[Source data]
__________________________________________________
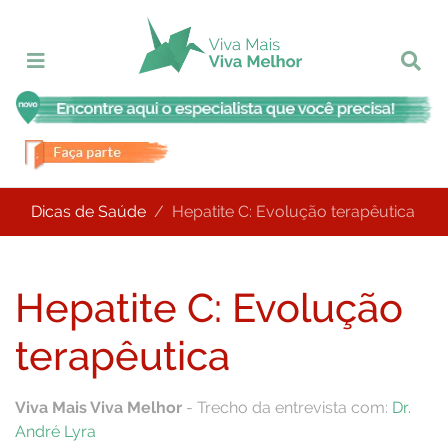
Dicas de Saúde
Hepatite C: Evolução terapêutica
Hepatite C: Evolução
terapêutica
Viva Mais Viva Melhor
- Trecho da entrevista com:
Dr.
André Lyra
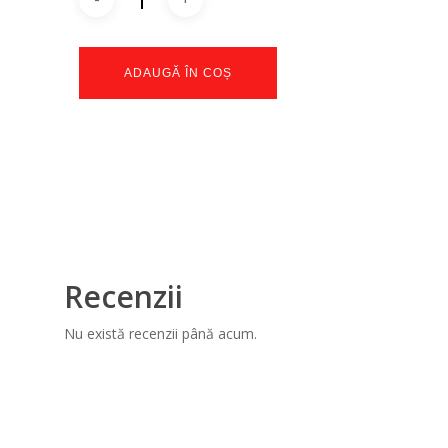
ADAUGĂ ÎN COȘ
Recenzii
Nu există recenzii până acum.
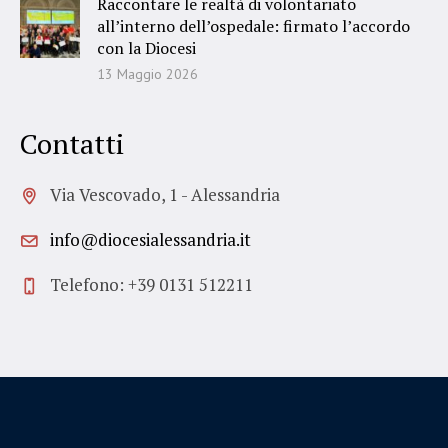
Raccontare le realtà di volontariato
all’interno dell’ospedale: firmato l’accordo
con la Diocesi
13 Maggio 2026
Contatti
Via Vescovado, 1 - Alessandria
info@diocesialessandria.it
Telefono: +39 0131 512211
__________________________________________________
Retype all of the data above word for word, and leave out the pictures.

Dicas de Saúde
Hepatite C: Evolução terapêutica
Hepatite C: Evolução
terapêutica
Viva Mais Viva Melhor
- Trecho da entrevista com:
Dr.
André Lyra
ADAUGĂ ÎN COȘ
Recenzii
Nu există recenzii până acum.
Raccontare le realtà di volontariato
all’interno dell’ospedale: firmato l’accordo
con la Diocesi
13 Maggio 2026
Contatti
Via Vescovado, 1 - Alessandria
info@diocesialessandria.it
Telefono: +39 0131 512211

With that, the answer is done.